Further, the deletion of the Signal transducer and activator of transcription 3 (Stat3) in myeloid cells resulted in reduced corneal lymphangiogenesis and persistent corneal inflammation following injury. However, the influence of IL-10 on graft survival is not clear yet [54,55,56]
Corneal trauma and inflammation are often followed by lymphangiogenesis and corneal edemaNumerous types of corneal injuries are linked to the development of corneal edema, yet the involvement of lymphatic vessels has only been extensively studied in a limited subset of these injuries.

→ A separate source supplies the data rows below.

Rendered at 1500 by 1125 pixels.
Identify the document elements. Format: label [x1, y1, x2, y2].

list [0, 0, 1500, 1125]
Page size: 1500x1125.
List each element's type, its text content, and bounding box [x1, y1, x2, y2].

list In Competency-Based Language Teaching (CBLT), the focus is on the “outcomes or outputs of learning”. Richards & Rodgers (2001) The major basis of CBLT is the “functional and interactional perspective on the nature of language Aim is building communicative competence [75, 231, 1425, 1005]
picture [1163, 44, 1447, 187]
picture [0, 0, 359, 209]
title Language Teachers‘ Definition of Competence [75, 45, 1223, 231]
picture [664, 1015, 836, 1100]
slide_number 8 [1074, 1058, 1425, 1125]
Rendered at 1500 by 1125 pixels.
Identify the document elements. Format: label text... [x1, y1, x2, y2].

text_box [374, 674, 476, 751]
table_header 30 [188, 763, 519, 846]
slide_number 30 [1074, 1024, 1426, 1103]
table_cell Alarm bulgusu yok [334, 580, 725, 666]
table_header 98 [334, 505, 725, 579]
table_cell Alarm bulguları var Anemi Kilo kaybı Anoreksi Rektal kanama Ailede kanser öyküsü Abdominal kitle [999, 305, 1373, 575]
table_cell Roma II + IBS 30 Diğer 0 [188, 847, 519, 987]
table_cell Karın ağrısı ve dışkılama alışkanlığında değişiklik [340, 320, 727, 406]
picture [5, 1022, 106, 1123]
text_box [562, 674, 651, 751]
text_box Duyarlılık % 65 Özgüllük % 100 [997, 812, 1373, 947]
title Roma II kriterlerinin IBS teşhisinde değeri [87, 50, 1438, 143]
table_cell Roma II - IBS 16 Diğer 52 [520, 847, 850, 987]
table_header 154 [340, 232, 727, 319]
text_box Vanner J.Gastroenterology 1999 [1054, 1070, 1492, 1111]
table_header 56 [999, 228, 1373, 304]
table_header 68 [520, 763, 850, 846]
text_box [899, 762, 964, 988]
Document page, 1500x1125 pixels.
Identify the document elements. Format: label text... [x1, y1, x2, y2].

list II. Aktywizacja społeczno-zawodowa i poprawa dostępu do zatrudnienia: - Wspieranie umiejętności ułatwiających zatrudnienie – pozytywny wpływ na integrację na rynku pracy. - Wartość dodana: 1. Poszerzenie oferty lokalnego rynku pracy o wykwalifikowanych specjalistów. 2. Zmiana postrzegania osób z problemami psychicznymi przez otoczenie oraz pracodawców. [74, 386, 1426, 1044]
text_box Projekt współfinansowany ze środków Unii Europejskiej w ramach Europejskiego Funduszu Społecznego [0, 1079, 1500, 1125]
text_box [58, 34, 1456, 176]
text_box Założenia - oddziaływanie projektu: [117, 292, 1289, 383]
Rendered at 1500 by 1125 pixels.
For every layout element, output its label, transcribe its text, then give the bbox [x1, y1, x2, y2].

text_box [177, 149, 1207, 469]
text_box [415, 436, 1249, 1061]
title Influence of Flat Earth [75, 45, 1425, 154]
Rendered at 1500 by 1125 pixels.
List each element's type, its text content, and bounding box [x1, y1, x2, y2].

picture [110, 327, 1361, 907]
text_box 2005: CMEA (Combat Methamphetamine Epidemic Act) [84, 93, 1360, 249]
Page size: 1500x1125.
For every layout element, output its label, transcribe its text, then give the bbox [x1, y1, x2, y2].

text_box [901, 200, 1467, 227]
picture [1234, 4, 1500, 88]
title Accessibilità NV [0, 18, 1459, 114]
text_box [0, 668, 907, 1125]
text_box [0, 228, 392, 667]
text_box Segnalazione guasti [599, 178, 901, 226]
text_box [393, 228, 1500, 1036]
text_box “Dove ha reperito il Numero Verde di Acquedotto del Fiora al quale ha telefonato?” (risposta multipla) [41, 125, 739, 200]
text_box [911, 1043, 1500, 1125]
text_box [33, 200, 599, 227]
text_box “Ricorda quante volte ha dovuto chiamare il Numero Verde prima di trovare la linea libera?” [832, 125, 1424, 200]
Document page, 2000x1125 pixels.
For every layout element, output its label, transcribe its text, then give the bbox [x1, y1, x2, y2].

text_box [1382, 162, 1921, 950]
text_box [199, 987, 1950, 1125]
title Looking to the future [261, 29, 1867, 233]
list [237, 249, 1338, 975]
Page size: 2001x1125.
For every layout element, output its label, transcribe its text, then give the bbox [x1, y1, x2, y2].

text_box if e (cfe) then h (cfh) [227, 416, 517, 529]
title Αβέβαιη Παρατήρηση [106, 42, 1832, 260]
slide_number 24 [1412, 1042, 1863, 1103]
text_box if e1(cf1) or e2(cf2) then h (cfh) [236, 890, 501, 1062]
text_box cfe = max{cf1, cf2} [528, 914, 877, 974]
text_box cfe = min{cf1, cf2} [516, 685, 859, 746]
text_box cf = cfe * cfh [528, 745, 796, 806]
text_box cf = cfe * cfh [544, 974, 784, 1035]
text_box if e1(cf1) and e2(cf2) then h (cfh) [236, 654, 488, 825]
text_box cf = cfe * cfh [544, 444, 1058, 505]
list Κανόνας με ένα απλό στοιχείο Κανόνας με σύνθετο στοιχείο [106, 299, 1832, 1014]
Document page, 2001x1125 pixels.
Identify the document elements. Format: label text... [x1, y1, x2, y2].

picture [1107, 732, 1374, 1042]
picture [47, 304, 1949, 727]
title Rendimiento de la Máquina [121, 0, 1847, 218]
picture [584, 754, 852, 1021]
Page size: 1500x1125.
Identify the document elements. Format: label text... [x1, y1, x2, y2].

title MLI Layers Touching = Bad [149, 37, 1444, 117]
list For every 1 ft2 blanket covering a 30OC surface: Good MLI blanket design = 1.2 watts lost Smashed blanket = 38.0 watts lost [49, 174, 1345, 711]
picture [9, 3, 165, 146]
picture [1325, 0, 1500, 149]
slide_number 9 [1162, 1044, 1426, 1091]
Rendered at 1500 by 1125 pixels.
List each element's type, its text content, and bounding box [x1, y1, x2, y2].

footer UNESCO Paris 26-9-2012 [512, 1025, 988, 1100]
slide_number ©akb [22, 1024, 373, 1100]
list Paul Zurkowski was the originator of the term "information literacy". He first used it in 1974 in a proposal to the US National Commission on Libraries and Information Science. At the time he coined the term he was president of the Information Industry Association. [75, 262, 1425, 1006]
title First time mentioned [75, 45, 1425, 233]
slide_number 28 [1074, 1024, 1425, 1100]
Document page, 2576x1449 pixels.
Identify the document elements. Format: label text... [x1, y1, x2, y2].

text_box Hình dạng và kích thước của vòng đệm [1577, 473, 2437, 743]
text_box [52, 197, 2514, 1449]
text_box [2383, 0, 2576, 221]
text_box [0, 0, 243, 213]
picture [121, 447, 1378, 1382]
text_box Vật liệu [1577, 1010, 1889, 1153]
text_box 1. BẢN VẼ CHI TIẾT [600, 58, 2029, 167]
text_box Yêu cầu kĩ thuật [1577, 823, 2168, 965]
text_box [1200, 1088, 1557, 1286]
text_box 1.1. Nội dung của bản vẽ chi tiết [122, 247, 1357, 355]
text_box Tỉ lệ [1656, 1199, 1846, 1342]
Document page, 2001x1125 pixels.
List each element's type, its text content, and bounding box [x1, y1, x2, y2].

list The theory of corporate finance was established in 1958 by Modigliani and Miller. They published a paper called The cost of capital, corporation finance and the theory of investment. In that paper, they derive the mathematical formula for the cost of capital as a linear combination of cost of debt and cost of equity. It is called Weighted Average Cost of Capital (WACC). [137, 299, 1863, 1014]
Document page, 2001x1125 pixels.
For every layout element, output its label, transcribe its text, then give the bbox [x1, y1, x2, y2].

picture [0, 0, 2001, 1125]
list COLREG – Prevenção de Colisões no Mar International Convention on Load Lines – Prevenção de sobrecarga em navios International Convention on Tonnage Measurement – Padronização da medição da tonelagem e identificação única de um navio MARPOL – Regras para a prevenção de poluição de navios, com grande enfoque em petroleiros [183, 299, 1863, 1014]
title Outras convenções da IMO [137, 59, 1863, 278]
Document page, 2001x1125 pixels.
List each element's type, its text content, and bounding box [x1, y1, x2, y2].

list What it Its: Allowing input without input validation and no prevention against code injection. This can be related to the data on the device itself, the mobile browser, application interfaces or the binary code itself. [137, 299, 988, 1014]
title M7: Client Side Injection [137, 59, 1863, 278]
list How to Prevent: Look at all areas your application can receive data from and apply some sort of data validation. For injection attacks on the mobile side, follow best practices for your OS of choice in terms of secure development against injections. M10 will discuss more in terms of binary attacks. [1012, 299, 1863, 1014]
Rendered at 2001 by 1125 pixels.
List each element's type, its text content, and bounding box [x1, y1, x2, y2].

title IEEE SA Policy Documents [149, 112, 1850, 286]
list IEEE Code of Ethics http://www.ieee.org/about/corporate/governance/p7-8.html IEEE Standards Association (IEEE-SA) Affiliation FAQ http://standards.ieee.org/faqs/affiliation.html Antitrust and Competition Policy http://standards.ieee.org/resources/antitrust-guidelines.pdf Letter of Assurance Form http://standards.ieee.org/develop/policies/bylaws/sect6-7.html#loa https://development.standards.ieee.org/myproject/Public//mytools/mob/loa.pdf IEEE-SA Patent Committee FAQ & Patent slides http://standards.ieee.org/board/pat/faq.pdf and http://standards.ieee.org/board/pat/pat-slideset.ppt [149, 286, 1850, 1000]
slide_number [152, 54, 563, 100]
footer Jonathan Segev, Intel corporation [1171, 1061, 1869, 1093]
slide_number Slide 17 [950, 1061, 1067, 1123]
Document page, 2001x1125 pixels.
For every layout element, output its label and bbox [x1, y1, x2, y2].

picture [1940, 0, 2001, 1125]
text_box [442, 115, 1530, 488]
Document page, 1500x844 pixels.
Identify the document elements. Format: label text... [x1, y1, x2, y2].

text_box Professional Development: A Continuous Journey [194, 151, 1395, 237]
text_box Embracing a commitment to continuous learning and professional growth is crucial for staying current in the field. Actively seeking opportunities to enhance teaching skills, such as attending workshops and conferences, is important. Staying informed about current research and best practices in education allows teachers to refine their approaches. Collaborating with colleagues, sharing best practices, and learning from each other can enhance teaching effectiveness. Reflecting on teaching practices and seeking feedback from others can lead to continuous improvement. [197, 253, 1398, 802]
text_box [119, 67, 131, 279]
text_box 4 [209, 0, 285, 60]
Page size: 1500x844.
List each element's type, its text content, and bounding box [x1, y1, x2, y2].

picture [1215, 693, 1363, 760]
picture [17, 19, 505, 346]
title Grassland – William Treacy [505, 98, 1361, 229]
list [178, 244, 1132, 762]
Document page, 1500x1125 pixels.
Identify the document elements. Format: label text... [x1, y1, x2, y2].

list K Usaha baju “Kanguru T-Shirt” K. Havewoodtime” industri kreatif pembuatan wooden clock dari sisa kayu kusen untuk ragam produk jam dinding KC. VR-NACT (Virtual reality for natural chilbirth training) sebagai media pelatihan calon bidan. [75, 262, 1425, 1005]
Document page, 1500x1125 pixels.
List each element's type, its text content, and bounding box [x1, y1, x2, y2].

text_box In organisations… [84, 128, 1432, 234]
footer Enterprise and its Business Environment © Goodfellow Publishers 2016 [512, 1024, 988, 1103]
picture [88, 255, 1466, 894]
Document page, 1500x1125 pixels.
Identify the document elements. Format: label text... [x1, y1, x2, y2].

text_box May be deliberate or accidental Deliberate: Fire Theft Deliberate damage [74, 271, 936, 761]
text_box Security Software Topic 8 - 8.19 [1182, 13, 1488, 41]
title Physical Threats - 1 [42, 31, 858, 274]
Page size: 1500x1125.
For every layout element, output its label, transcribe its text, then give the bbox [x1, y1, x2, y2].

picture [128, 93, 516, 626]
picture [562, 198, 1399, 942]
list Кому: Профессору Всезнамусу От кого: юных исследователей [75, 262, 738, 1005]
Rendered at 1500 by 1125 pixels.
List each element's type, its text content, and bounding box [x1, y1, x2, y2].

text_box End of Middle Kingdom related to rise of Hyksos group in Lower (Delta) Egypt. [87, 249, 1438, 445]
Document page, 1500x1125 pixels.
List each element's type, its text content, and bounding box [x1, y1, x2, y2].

Recently, it was observed, that full-thickness penetrating corneal incisions lead to a selective growth of lymphatic vessels into the cornea with an acute corneal edema and increased opacity [3, 40]. Additionally, we could demonstrate, that blocking lymphangiogenesis with an anti-VEGF-R3 antibody leads to delayed corneal drainage and tends to prolong corneal opacification [3]. These findings suggest that lymphangiogenesis is relevant, particularly in resolving acute corneal edema, therefore lymphangiogenesis can have a positive effect, which was also shown by Narimatsu and colleagues [4]. In bacterial keratitis, especially in its late stage, depletion of macrophages has been shown to reduce lymphangiogenesis and delay the resolution of corneal edema [4], also indicating, that corneal lymphangiogenesis may offer potential benefits for resolving corneal edema in such cases.
Interestingly, in corneal herpes simplex virus (HSV)-1 manifestations, which also leads to corneal edema, lymphangiogenesis is induced rather by VEGF-A secreted by infected epithelial cells than by macrophages [57].
Modulation of lymphangiogenesis to promote a faster edema resolutionThe interconnection between lymphatics and edema in corneal pathologies is widely recognized, and further exploration of this relationship should be a key focus in future research. It remains to be demonstrated whether enhancing lymphangiogenesis, leading to increased lymphatic vessel growth, could expedite the resolution of corneal edema. If certain factors can selectively stimulate lymphangiogenesis without affecting hemangiogenesis, it might be possible to enhance these factors' availability, potentially increasing the resorption of corneal edema. As described above, mice tread with COMP-Ang1 showed improved wound healing in skin [53]. A similar usage in corneal is conceivably to improve corneal edema resolution.
However, research on the transcription factor Nuclear Factor of Activated T Cells 5 (NFAT5), also known as Tonicity-Responsive Enhancer Binding Protein (TonEBP), which induces the transcription of VEGF-C, has revealed intriguing findings. Knocking down NFAT5 in mice resulted in a faster resolution of corneal edema following perforating corneal injury [58]. Notably, lymphangiogenesis after such injuries remained unaffected. Yet, in vitro studies involving bone marrow-derived macrophages from NFAT5 knockdown mice demonstrated an increased rate of pinocytosis in inflammatory macrophages, potentially contributing to a more rapid edema resolution after perforating corneal injury [58]. These findings suggest that not only can lymphangiogenesis itself be a target for intervention, but also immune cells.